Ah, in that case either I am talking utter rubbish (this happens quite a lot Blush) OR - and this is the story I personally am going to stick to, in a desperate attempt to save face - she was at the Guardian (because there was a hack at the Guardian called Sarah Hall) and is now not at the Guardian but easy to get hold of to tell her sob story.

Bigmouthstrikesagain · 11/10/2010 13:14

A few facts to put right here

1st it was in money not family

2nd she is not a sahm she is working as she refered to their joint income being higher than someone just over the HRT but they will still get CB right at the end.

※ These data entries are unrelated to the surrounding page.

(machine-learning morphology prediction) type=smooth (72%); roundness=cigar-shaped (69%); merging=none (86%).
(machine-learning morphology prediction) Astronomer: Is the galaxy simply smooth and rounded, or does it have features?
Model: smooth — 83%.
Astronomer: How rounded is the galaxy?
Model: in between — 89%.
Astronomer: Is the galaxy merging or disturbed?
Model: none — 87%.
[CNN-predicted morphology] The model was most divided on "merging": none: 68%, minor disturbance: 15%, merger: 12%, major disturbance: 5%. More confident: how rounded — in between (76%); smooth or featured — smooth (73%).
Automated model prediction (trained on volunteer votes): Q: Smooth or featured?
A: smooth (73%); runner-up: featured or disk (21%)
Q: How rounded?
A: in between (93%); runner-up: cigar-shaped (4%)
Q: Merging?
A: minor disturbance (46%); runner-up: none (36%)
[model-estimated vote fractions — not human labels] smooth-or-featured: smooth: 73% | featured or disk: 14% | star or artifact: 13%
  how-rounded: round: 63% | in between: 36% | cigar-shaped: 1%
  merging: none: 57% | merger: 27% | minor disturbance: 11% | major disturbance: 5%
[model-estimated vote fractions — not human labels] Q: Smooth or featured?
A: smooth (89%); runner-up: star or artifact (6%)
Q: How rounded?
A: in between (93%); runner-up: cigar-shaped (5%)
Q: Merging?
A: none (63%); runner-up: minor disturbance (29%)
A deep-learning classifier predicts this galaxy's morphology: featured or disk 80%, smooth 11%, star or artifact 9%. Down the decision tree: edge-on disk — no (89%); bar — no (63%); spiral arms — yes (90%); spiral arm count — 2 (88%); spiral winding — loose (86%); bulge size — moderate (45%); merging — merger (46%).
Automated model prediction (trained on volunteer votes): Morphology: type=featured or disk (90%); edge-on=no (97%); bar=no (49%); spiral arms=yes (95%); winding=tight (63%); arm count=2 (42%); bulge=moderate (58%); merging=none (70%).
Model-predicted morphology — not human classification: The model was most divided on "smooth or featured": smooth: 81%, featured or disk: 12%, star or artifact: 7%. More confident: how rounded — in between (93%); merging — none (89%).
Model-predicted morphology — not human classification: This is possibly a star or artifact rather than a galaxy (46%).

3rd - It was a pointless peiece and irritating and the ususal load of misleading blether, giving one impression, with the salient facts tucked away in the last para ie. the fact they are not losing CB and her single parent friend with income just over the threshold is which is unfair etc.(when anyone with any sense would stop reading after first couple of paras!) - lazy misleading writing.

Fennel · 11/10/2010 13:17

There have actually been a few quite interesting articles in the guardian this last week on the CB issue. This one in Money (though it did read like a Guardian Family piece, very much so) was the worst. But they have got some other, better pieces tucked away in their comments pages.

I love the Family Guardian section, but every few weeks it makes me scream and throw it across the room. mostly for this sort of Boden-bilge.

kveta · 11/10/2010 13:18

bigmouth - the paragraph at the end was by a different person who wanted to remain anonymous, and I did say it's in the money section in the thread title :) but I do love the family section regardless!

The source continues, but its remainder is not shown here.